RECORD EXCERPTS:

━━━━━━━━━━━━━━━━━━━━

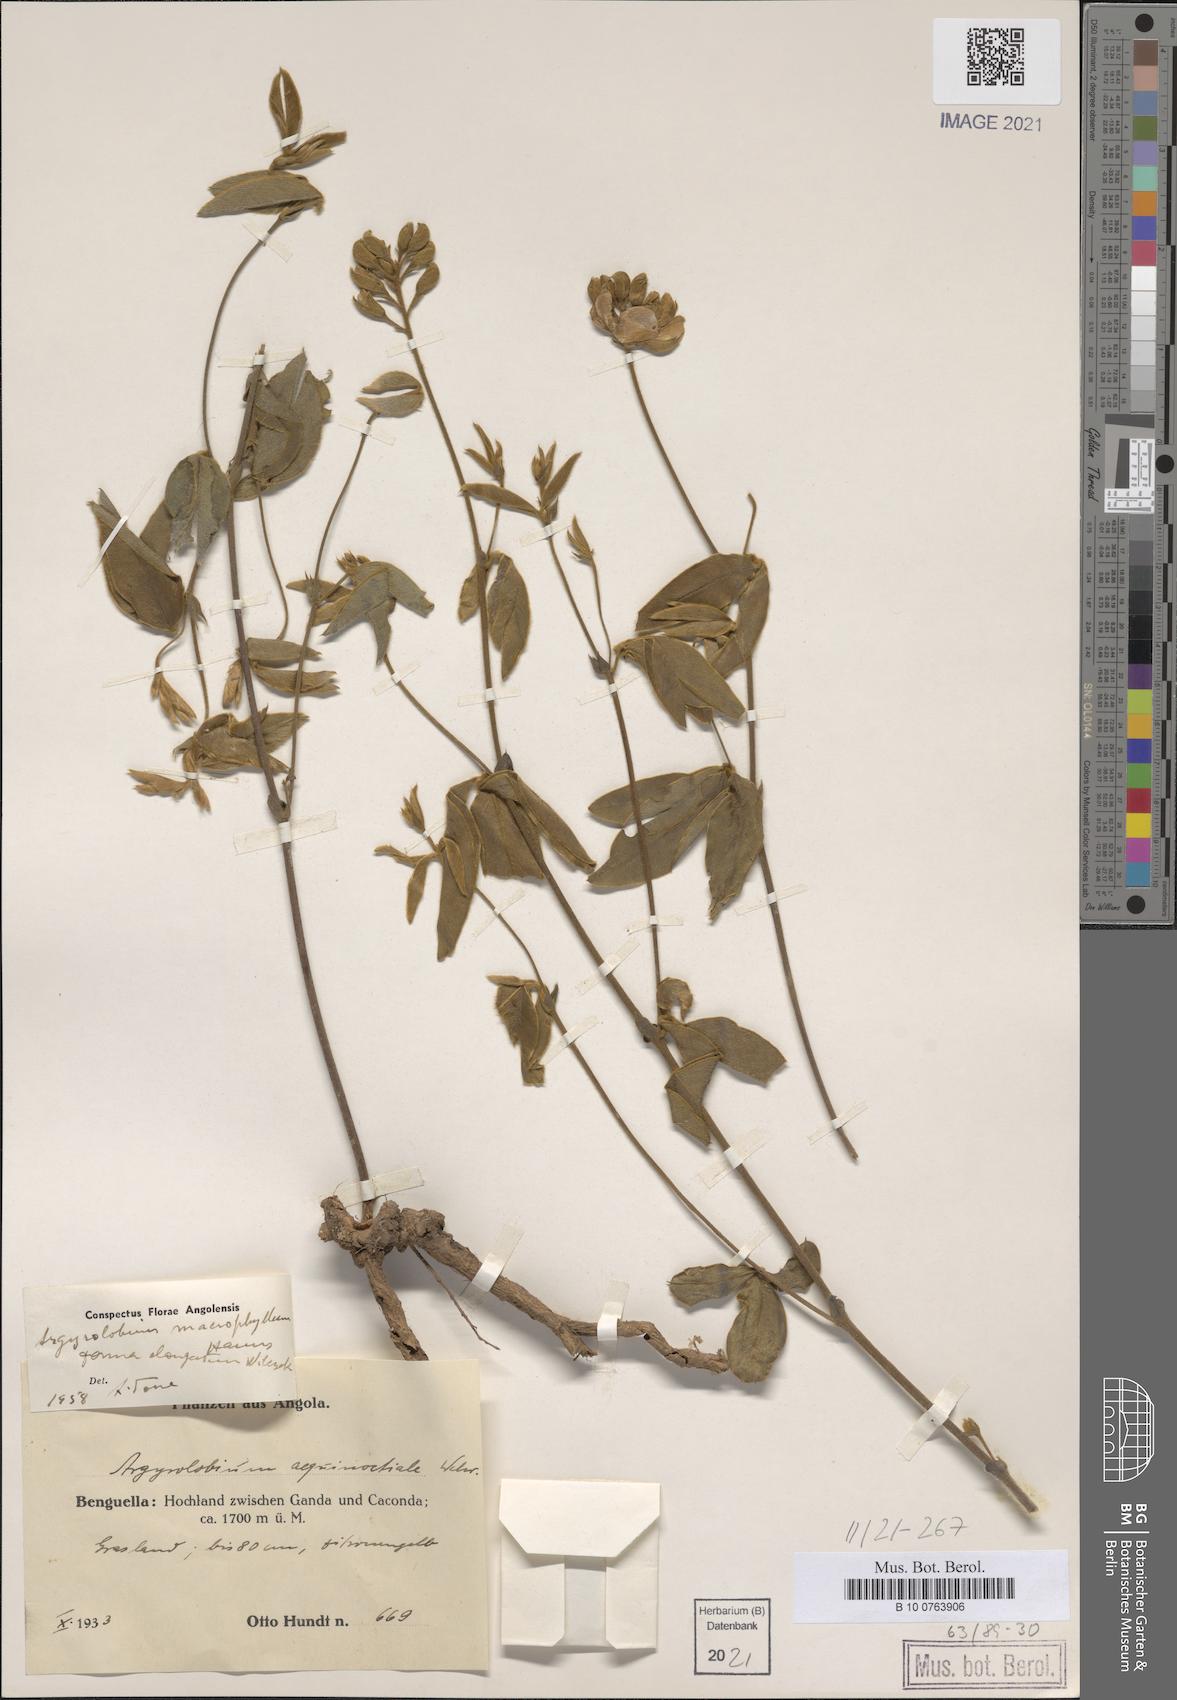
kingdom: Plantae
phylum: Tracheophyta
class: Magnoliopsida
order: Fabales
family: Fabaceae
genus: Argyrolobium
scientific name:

━━━━━━━━━━━━━━━━━━━━

INSTRUCTION: Print every line in the rows above word for word, without the pictures.

FINAL RESULT:
kingdom: Plantae
phylum: Tracheophyta
class: Magnoliopsida
order: Fabales
family: Fabaceae
genus: Argyrolobium
scientific name:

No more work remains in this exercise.